**REQUIRED ACTION**
Only an exact repetition of the lines from the one that holds "ais ! Rencontre" to the end of the records is wanted.

(Dataset entries)
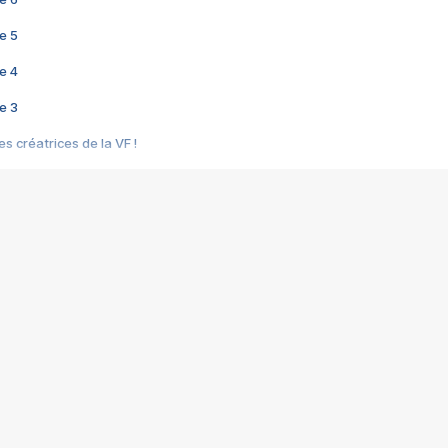
e 5
e 4
e 3
s créatrices de la VF !
e 2
e 1
e Mektoub My Love arrive enfin ! Rencontre avec Shaïn Boumedine et Sal
i : après Toni en famille
elle réalise le bouleversant Dites lui que je l'aime
ais ! Rencontre autour de Vie privée de Rebecca Zlotowski
 de Marguerite, Grave... Rencontre avec Ella Rumpf
 Les Rêveurs, un film intime sur la santé mentale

**RESPONSE BOX**
ais ! Rencontre autour de Vie privée de Rebecca Zlotowski
 de Marguerite, Grave... Rencontre avec Ella Rumpf
 Les Rêveurs, un film intime sur la santé mentale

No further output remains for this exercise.